茶一色の作品はどこか寂しげで、その暗い色づかいと荒々しい見た目の割には、気味悪さは感じない。
自分と同じく名前を持たないその作品をそのまましばし眺めて、千華のあとを追った。
三つ目の部屋も同じ作りだった。リーフレットによると、この美術展は四つの部屋を四角く配置した形になっているようだ。
この美術展の作者、鬼越宗久は、作品そのもの配置など、展示の方法にも積極的に関わっているらしい。とはいえ、この作者の芸術を理解できない自分には、そのこだわりも理解できそうにない。
千華は展示室中央に置かれた奇妙なオブジェを観察していた。どう見てもただの棒がそのあたりに捨てられているようにしか見えないオブジェのそばには、退屈そうな顔の警備員が立っていた。お疲れ様です。一日こんなところに立っているだけなんて、金を払ってもお断りしたい。
千華と一緒に壁面の作品を順番に眺めていく。さすがに千華も飽きてきたのか、ひとつひとつの作品にかける時間が短くなり、つぎつぎと先に進んでいった。
最後の部屋に入る頃には、同じような意味不明の作品群に、さすがに疲労を感じてきた。
「あれー?」
展示室を歩いていると、千華が不思議そうな声をあげて立ち止る。
「ん? ……あれ?」
俺も気がついた。何もかけられていない壁面に、ぽつんと名札だけが置かれていたのだ。名札には年号がなく、ただ「4」とだけ書かれている。
「今度は、作品のほうが欠けてるなぁ」
「作品……外されちゃったのかなー? なんだか、名札だけはぐれちゃったみたい」
辺りを見回すが、どの作品もそのすぐ近くに名札が貼られている。
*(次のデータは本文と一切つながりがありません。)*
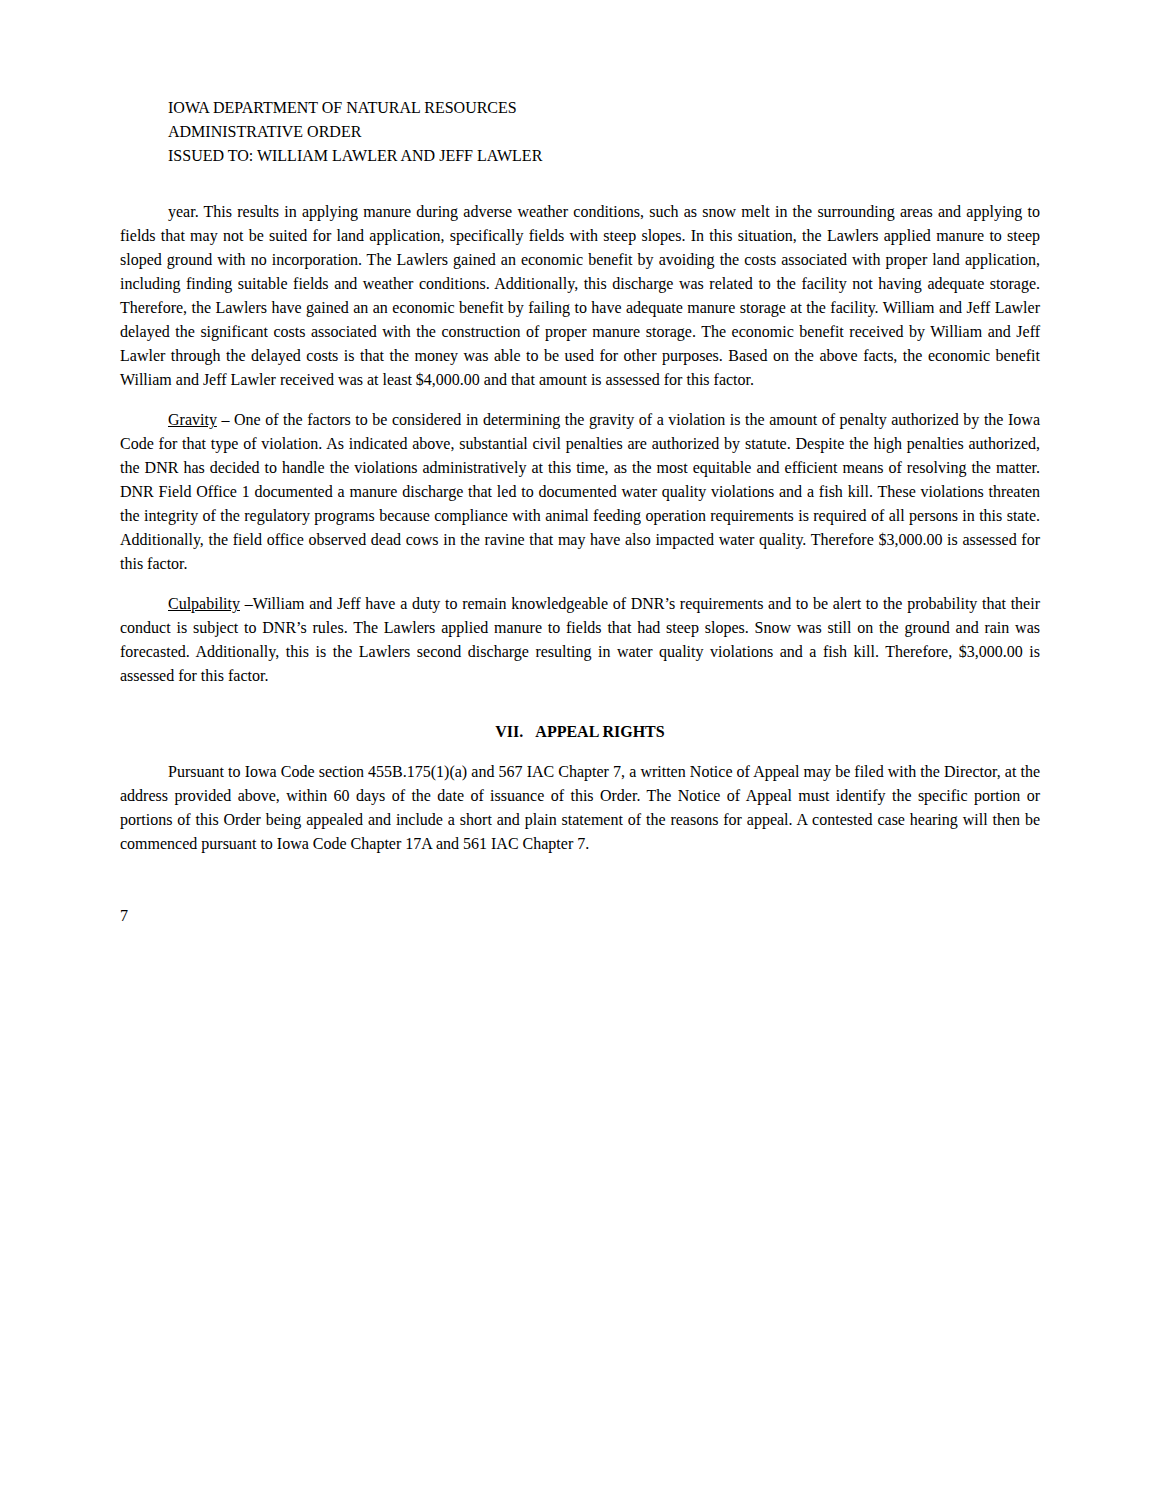Iowa Department of Natural Resources
Administrative Order
Issued to: William Lawler and Jeff Lawler
year. This results in applying manure during adverse weather conditions, such as snow melt in the surrounding areas and applying to fields that may not be suited for land application, specifically fields with steep slopes. In this situation, the Lawlers applied manure to steep sloped ground with no incorporation. The Lawlers gained an economic benefit by avoiding the costs associated with proper land application, including finding suitable fields and weather conditions. Additionally, this discharge was related to the facility not having adequate storage. Therefore, the Lawlers have gained an an economic benefit by failing to have adequate manure storage at the facility. William and Jeff Lawler delayed the significant costs associated with the construction of proper manure storage. The economic benefit received by William and Jeff Lawler through the delayed costs is that the money was able to be used for other purposes. Based on the above facts, the economic benefit William and Jeff Lawler received was at least $4,000.00 and that amount is assessed for this factor.
Gravity – One of the factors to be considered in determining the gravity of a violation is the amount of penalty authorized by the Iowa Code for that type of violation. As indicated above, substantial civil penalties are authorized by statute. Despite the high penalties authorized, the DNR has decided to handle the violations administratively at this time, as the most equitable and efficient means of resolving the matter. DNR Field Office 1 documented a manure discharge that led to documented water quality violations and a fish kill. These violations threaten the integrity of the regulatory programs because compliance with animal feeding operation requirements is required of all persons in this state. Additionally, the field office observed dead cows in the ravine that may have also impacted water quality. Therefore $3,000.00 is assessed for this factor.
Culpability –William and Jeff have a duty to remain knowledgeable of DNR’s requirements and to be alert to the probability that their conduct is subject to DNR’s rules. The Lawlers applied manure to fields that had steep slopes. Snow was still on the ground and rain was forecasted. Additionally, this is the Lawlers second discharge resulting in water quality violations and a fish kill. Therefore, $3,000.00 is assessed for this factor.
VII. APPEAL RIGHTS
Pursuant to Iowa Code section 455B.175(1)(a) and 567 IAC Chapter 7, a written Notice of Appeal may be filed with the Director, at the address provided above, within 60 days of the date of issuance of this Order. The Notice of Appeal must identify the specific portion or portions of this Order being appealed and include a short and plain statement of the reasons for appeal. A contested case hearing will then be commenced pursuant to Iowa Code Chapter 17A and 561 IAC Chapter 7.
7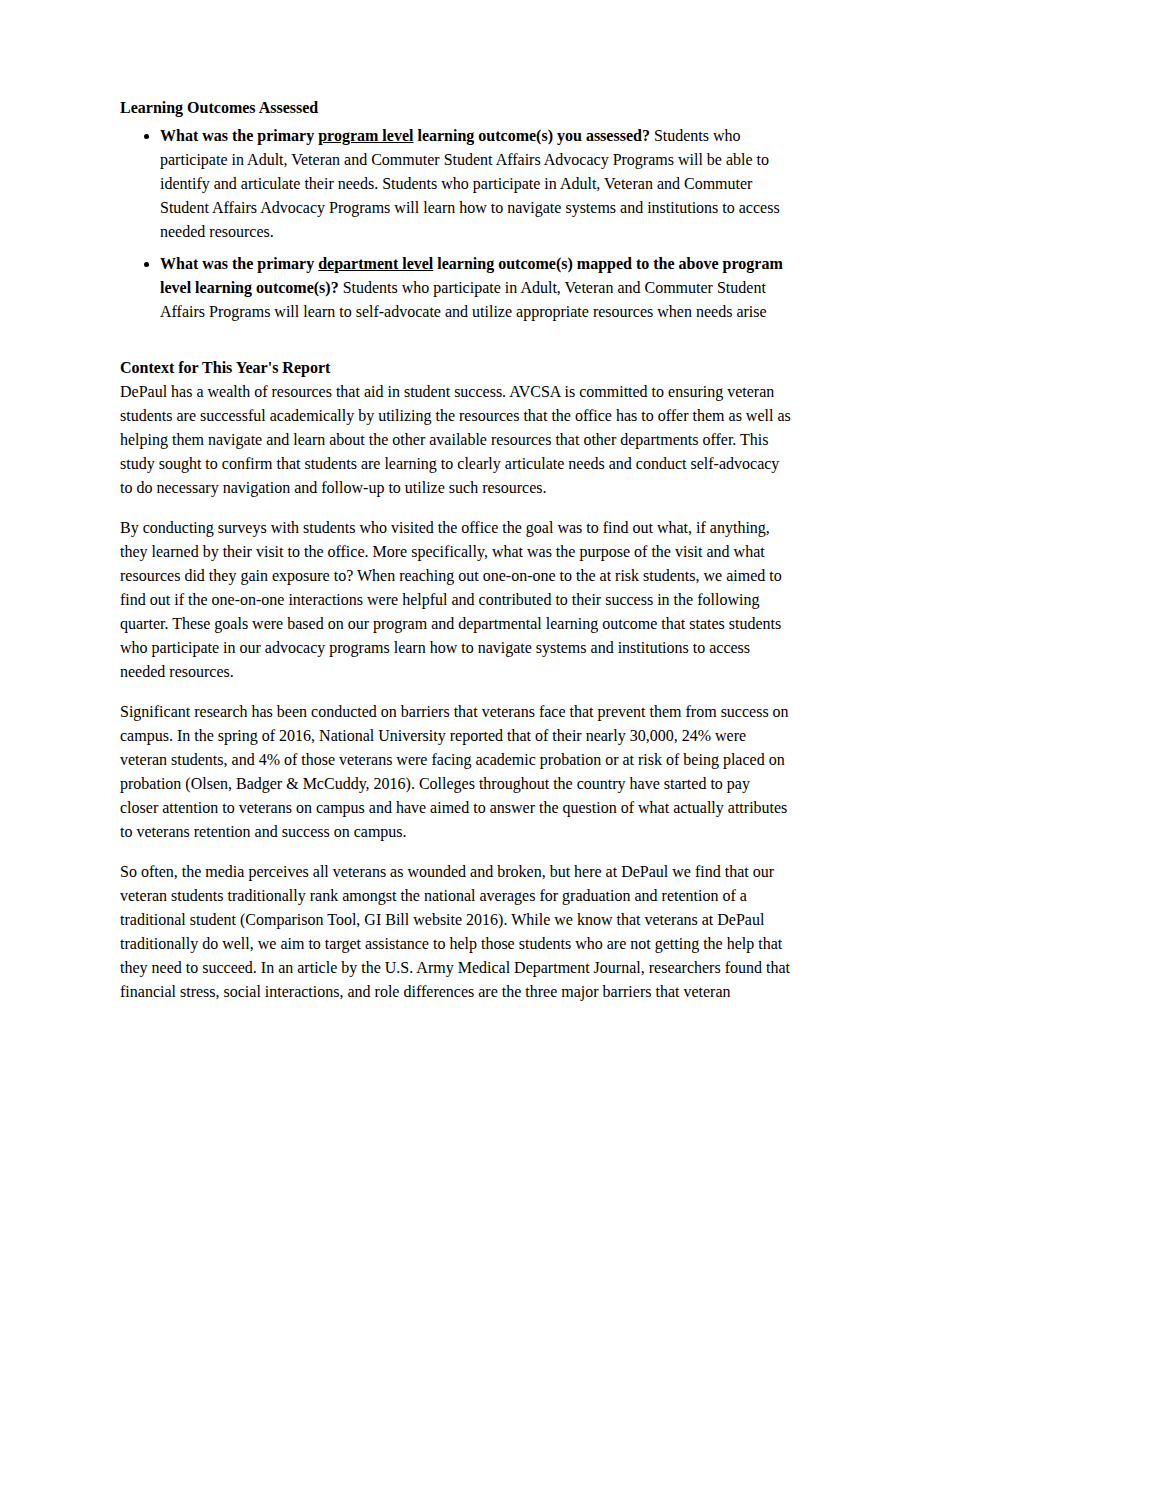Learning Outcomes Assessed
What was the primary program level learning outcome(s) you assessed? Students who participate in Adult, Veteran and Commuter Student Affairs Advocacy Programs will be able to identify and articulate their needs. Students who participate in Adult, Veteran and Commuter Student Affairs Advocacy Programs will learn how to navigate systems and institutions to access needed resources.
What was the primary department level learning outcome(s) mapped to the above program level learning outcome(s)? Students who participate in Adult, Veteran and Commuter Student Affairs Programs will learn to self-advocate and utilize appropriate resources when needs arise
Context for This Year's Report
DePaul has a wealth of resources that aid in student success. AVCSA is committed to ensuring veteran students are successful academically by utilizing the resources that the office has to offer them as well as helping them navigate and learn about the other available resources that other departments offer. This study sought to confirm that students are learning to clearly articulate needs and conduct self-advocacy to do necessary navigation and follow-up to utilize such resources.
By conducting surveys with students who visited the office the goal was to find out what, if anything, they learned by their visit to the office. More specifically, what was the purpose of the visit and what resources did they gain exposure to? When reaching out one-on-one to the at risk students, we aimed to find out if the one-on-one interactions were helpful and contributed to their success in the following quarter. These goals were based on our program and departmental learning outcome that states students who participate in our advocacy programs learn how to navigate systems and institutions to access needed resources.
Significant research has been conducted on barriers that veterans face that prevent them from success on campus. In the spring of 2016, National University reported that of their nearly 30,000, 24% were veteran students, and 4% of those veterans were facing academic probation or at risk of being placed on probation (Olsen, Badger & McCuddy, 2016). Colleges throughout the country have started to pay closer attention to veterans on campus and have aimed to answer the question of what actually attributes to veterans retention and success on campus.
So often, the media perceives all veterans as wounded and broken, but here at DePaul we find that our veteran students traditionally rank amongst the national averages for graduation and retention of a traditional student (Comparison Tool, GI Bill website 2016). While we know that veterans at DePaul traditionally do well, we aim to target assistance to help those students who are not getting the help that they need to succeed. In an article by the U.S. Army Medical Department Journal, researchers found that financial stress, social interactions, and role differences are the three major barriers that veteran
名札のない作品は見つからなかった。
「二つ前の部屋の作品の名前を貼り間違えたんじゃないのか? あの作品は名札が無かったよね」
「うーん……」千華はリーフレットを開く。「あ、でもちゃんと作品リストには載ってるよ。この部屋にあるって書いてある」
「絵のほうを置くのを間違えたとか?」
「うーん、そんな失敗するかなぁー?」
千華は首を傾げた。確かに、考えにくいことではある。
「ま、天才のすることはわかんないな」
「文芸部の亮くんが芸術を理解しようとしないでいいのー?」千華は笑う。「でも確かに、ちょっと難しい絵だったねー」
絵と名札の謎の解明を諦めた俺たちは、やがて美術展の出口に辿りついた。四角く配置された四つの展示ホールをぐるりと回ったので、入口のすぐ隣に戻ってきた形だ。
時計を見ると三時を指していた。館内と外を隔てる、大きな強化ガラスの窓から見える外の景色は、うんざりするほどよく晴れ、暑そうだった。
千華は館内を見回す。
「まだ暑そうだねー、よし亮くん、おやつの時間だよ! そこでアイス食べよう!」
千華がびしっと施設の喫茶コーナーを指差した。店先の看板に貼られたアイスクリームのチープなイラストは、皮肉にも美術展のどの作品より本能を刺激する魅力があった。
「うん、まだ暑そうだしね。そうしよう」
そう応えると、千華はうれしそうに喫茶コーナーへ走っていった。